- [EXERCISE]:
All of the entries below are to be copied word for word.

- [DATA SHOWN]:
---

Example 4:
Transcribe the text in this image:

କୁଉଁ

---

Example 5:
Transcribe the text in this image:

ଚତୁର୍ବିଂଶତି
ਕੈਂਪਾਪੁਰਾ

- [RESPONSE TO THE EXERCISE]:
---

Example 4:
Transcribe the text in this image:

କୁଉଁ

---

Example 5:
Transcribe the text in this image:

ଚତୁର୍ବିଂଶତି
ਕੈਂਪਾਪੁਰਾ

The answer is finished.